BEGIN MATERIAL TO PROCESS
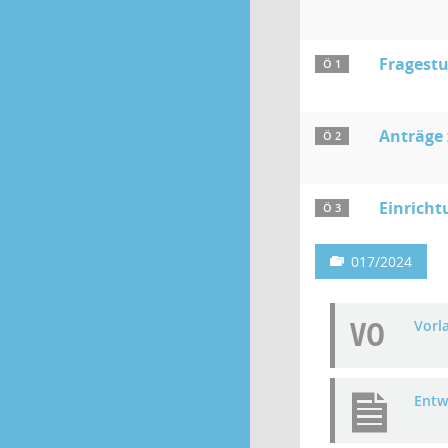
Fragestu
Ö 1
Anträge
Ö 2
Einricht
Ö 3
017/2024
VO
Vorl
Entw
END MATERIAL TO PROCESS
__YOUR OBJECTIVE__. Retype every line of text from the data above, leaving the pictures out.

__OUTPUT BELOW__.
Fragestu
Ö 1
Anträge
Ö 2
Einricht
Ö 3
017/2024
VO
Vorl
Entw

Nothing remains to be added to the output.